• **SHORT TASK**
Convert the lines of these records into a numbered list, omitting blank lines and leaving out the pictures.
[Start DATA]
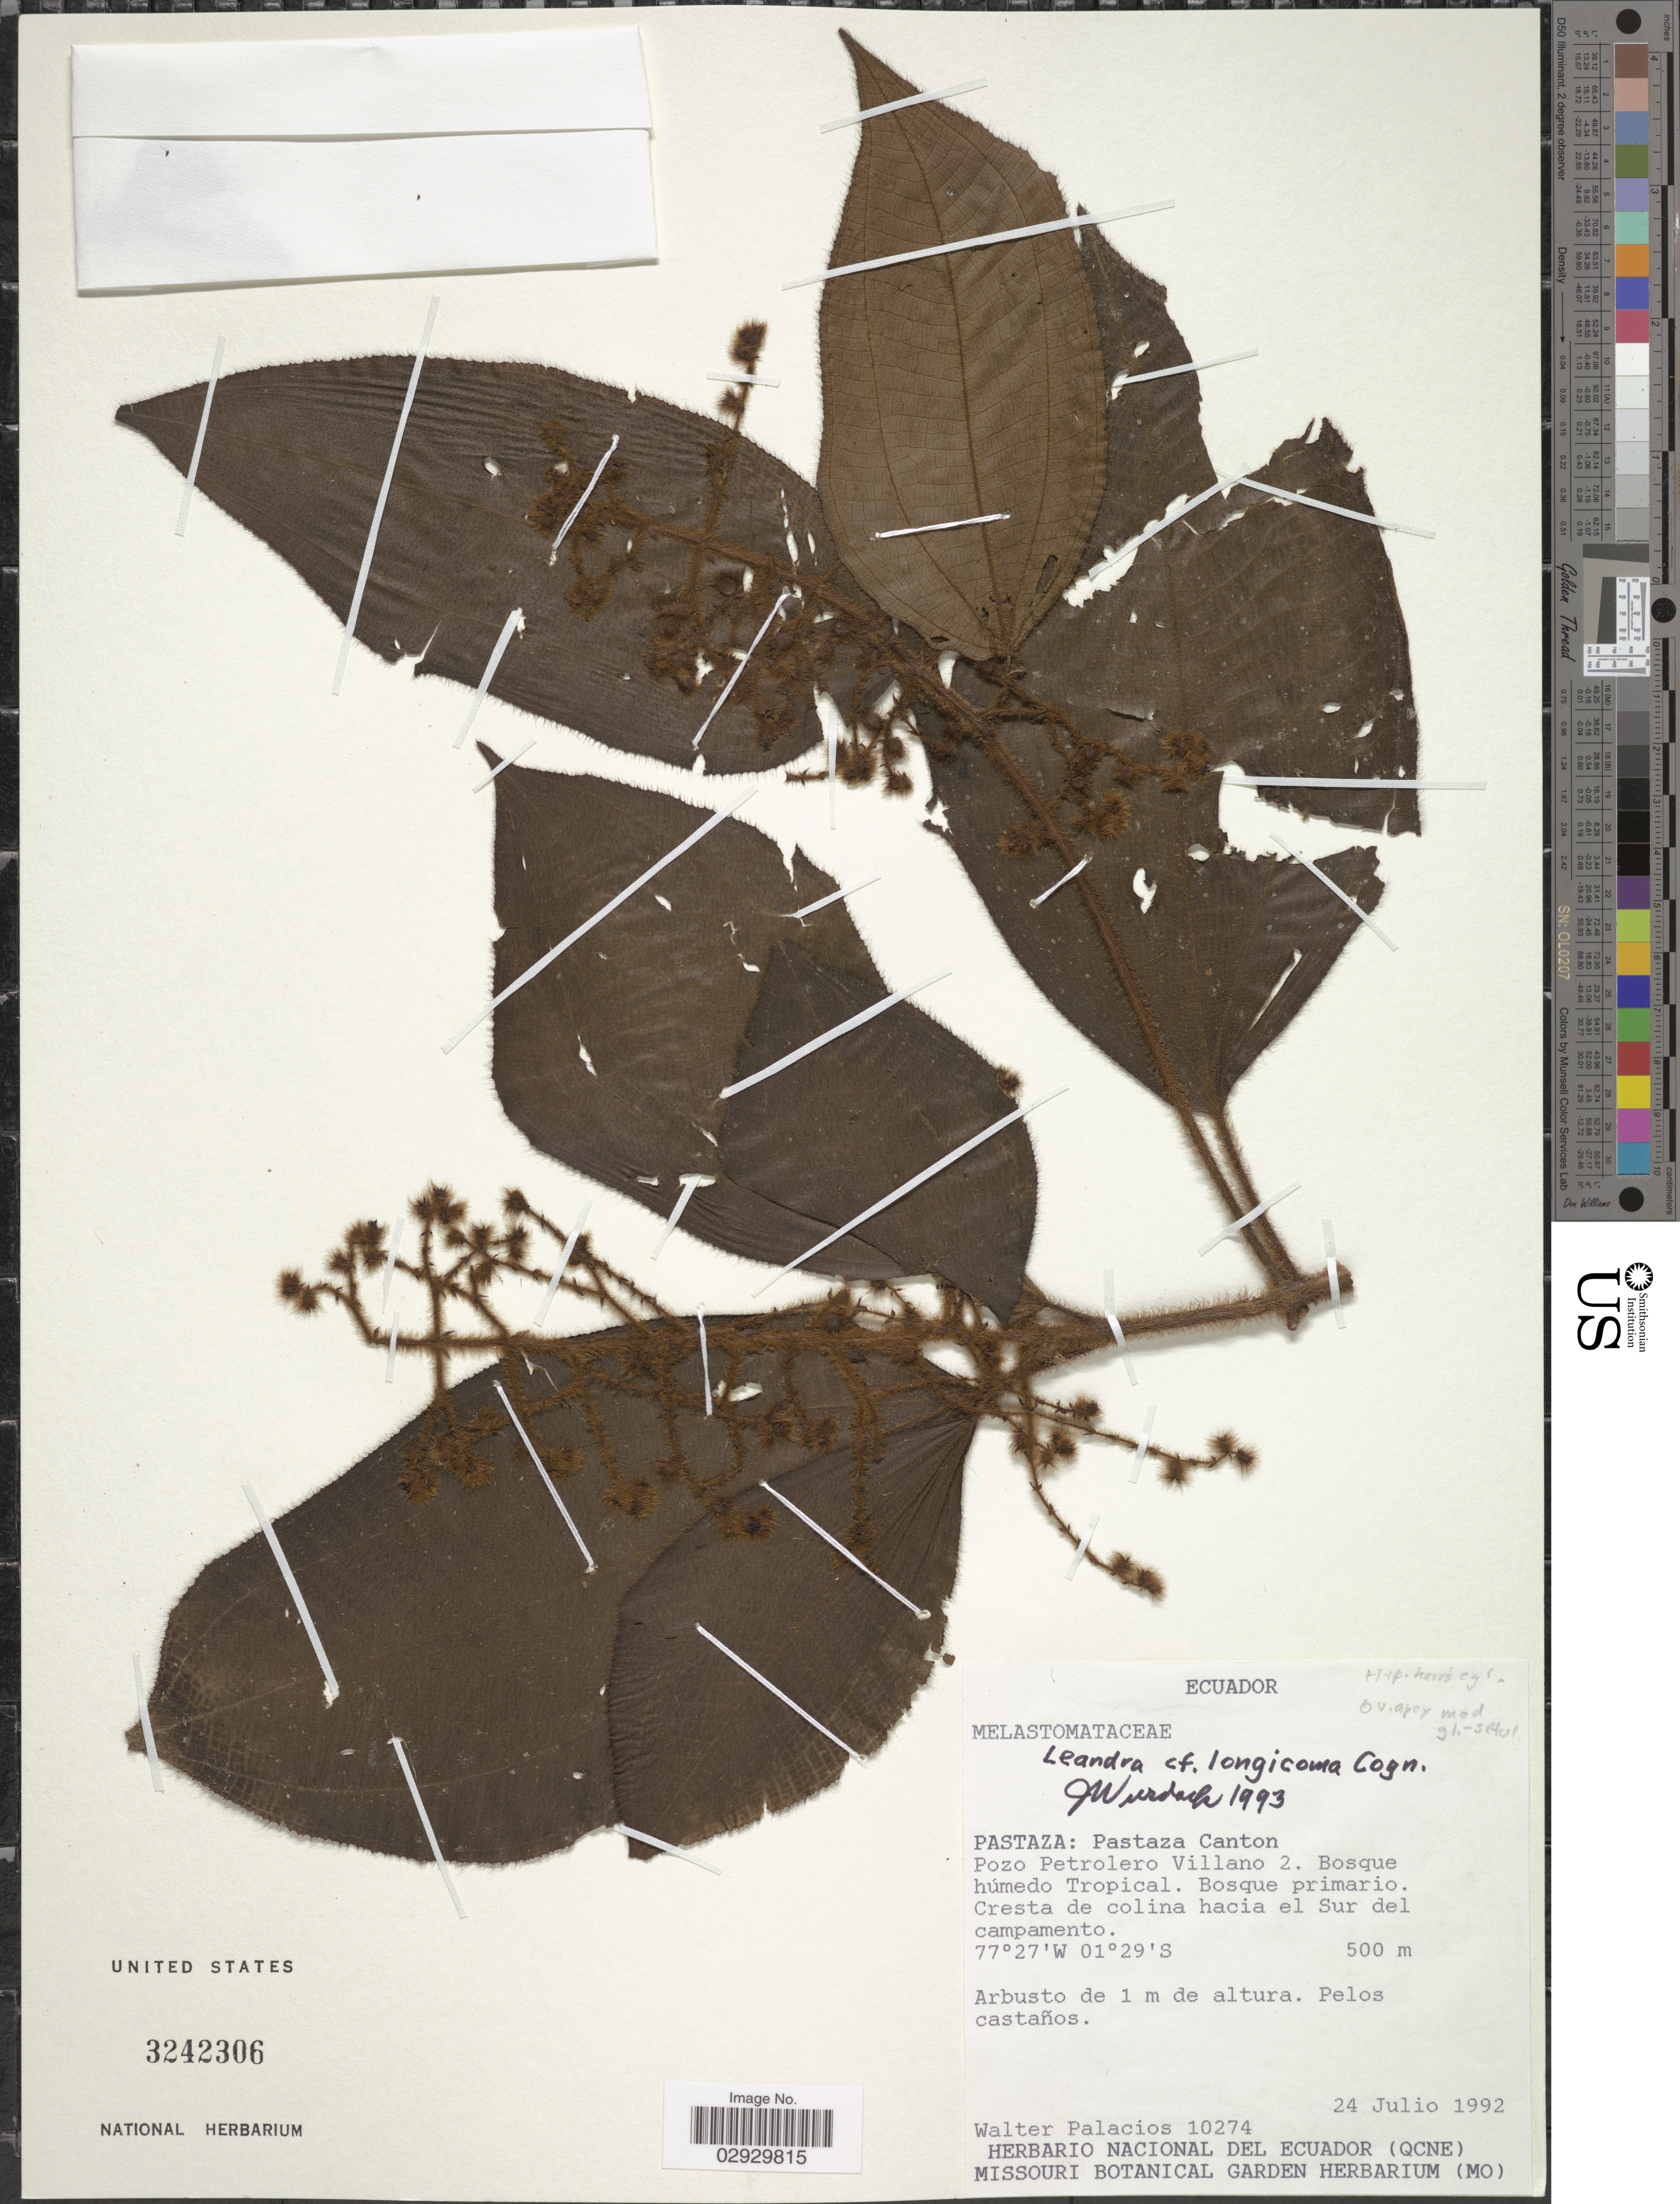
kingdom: Plantae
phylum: Tracheophyta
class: Magnoliopsida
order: Myrtales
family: Melastomataceae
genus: Leandra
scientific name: Leandra longicoma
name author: Cogn.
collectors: W. Palacios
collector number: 10274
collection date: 1992-07-24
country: Ecuador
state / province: Pastaza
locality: Pastaza Canton, Pozo Petrolero Villano 2.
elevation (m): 500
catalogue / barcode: US 3242306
[End DATA]
• **WRITTEN RESPONSE**
1. kingdom: Plantae
2. phylum: Tracheophyta
3. class: Magnoliopsida
4. order: Myrtales
5. family: Melastomataceae
6. genus: Leandra
7. scientific name: Leandra longicoma
8. name author: Cogn.
9. collectors: W. Palacios
10. collector number: 10274
11. collection date: 1992-07-24
12. country: Ecuador
13. state / province: Pastaza
14. locality: Pastaza Canton, Pozo Petrolero Villano 2.
15. elevation (m): 500
16. catalogue / barcode: US 3242306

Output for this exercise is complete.